Effects of molecular weight and pyridinium moiety on water-soluble chitosan derivatives for mediated gene delivery

The aim of this study is to investigate the effects of molecular weight, the pyridinium/trimethyl ammonium (Py/Tr) ratio, the nitrogen atoms (N) in the methylated N-(3-pyridylmethyl) chitosan chloride (M3-PyMeChC)/the phosphorus atoms (P) in DNA (N/P) ratio, and the physicochemical properties of nanopolyplexes on transfection efficiency. The water-soluble chitosan derivative, M3-PyMeChC, was used as a non-viral vector to deliver pEGFP-C2 into human hepatoma (Huh7) cell lines.
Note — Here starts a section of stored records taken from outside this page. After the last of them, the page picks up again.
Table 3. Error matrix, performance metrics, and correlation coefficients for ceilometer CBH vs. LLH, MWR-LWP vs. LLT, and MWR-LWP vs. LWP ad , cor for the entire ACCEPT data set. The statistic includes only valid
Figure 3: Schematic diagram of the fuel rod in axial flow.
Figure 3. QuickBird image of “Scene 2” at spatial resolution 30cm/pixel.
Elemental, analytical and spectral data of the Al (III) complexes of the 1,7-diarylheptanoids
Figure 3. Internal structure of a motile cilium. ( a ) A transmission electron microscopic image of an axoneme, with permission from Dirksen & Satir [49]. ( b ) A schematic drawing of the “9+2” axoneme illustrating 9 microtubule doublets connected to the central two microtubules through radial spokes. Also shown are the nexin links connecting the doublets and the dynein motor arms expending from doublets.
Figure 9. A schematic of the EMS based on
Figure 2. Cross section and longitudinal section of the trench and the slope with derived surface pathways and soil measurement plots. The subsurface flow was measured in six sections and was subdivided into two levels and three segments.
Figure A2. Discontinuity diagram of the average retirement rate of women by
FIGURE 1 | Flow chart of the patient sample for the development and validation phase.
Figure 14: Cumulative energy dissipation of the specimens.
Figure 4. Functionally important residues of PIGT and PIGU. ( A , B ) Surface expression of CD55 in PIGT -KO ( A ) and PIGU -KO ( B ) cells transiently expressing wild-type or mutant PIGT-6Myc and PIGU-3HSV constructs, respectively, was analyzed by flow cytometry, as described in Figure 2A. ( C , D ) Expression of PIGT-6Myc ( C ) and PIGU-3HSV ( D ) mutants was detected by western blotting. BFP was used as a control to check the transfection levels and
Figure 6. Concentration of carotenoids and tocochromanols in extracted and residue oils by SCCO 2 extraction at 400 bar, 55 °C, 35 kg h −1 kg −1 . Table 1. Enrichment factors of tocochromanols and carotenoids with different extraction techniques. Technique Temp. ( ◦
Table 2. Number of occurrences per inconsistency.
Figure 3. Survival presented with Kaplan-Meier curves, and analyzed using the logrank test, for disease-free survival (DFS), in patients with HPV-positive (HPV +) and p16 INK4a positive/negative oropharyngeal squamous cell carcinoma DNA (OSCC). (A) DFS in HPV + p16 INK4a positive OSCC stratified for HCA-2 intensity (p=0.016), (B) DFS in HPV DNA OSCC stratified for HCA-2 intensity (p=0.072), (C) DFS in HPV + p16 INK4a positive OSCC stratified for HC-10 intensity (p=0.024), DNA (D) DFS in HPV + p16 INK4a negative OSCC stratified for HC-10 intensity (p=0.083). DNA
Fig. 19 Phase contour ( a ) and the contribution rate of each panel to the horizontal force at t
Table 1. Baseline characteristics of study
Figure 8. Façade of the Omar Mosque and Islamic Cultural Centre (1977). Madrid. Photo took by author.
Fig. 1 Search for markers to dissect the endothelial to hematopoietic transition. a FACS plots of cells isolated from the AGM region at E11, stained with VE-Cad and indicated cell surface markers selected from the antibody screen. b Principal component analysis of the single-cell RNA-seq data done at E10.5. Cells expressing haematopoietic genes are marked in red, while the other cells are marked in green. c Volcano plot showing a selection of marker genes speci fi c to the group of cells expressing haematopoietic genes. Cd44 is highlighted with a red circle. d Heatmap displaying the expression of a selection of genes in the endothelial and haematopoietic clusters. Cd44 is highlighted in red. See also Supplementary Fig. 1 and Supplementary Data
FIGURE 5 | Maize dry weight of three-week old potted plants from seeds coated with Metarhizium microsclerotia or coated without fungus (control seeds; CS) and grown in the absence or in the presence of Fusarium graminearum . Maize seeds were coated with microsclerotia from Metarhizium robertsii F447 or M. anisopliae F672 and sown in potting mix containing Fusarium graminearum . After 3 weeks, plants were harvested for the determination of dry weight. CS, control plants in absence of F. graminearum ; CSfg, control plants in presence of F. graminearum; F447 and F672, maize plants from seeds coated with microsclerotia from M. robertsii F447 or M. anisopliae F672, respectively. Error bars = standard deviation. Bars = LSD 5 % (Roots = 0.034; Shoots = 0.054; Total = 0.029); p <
The results revealed that higher molecular weight M3-PyMeChC was able to form complexes completely with DNA at lower N/P ratios than that with lower molecular weights, which led to higher transfection efficiency. Moreover, the M3-PyMeChC with higher Py/Tr ratios showed superior transfection efficiency at lower Py/Tr ratios at all N/P ratios studied. The highest transfection efficiency for the nanopolyplexes occurred for a molecular weight of 82 kDa at a N/P ratio of 5. The results indicated that the hydrophobic effect of pyridinium moiety could enhance gene transfection efficiency, which can be attributed to the dissociation of DNA from nanopolyplexes. High Py/Tr ratios in nanopolyplexes tended to decrease cytotoxicity due to delocalization of positive charge into a pyridine ring while high N/P ratios and molecular weight increased cytotoxicity. Our results showed that the vector was able to spread the positive charge by delocalizing it into a heterocyclic ring, suggesting to a promising approach to mediate higher levels of gene transfection.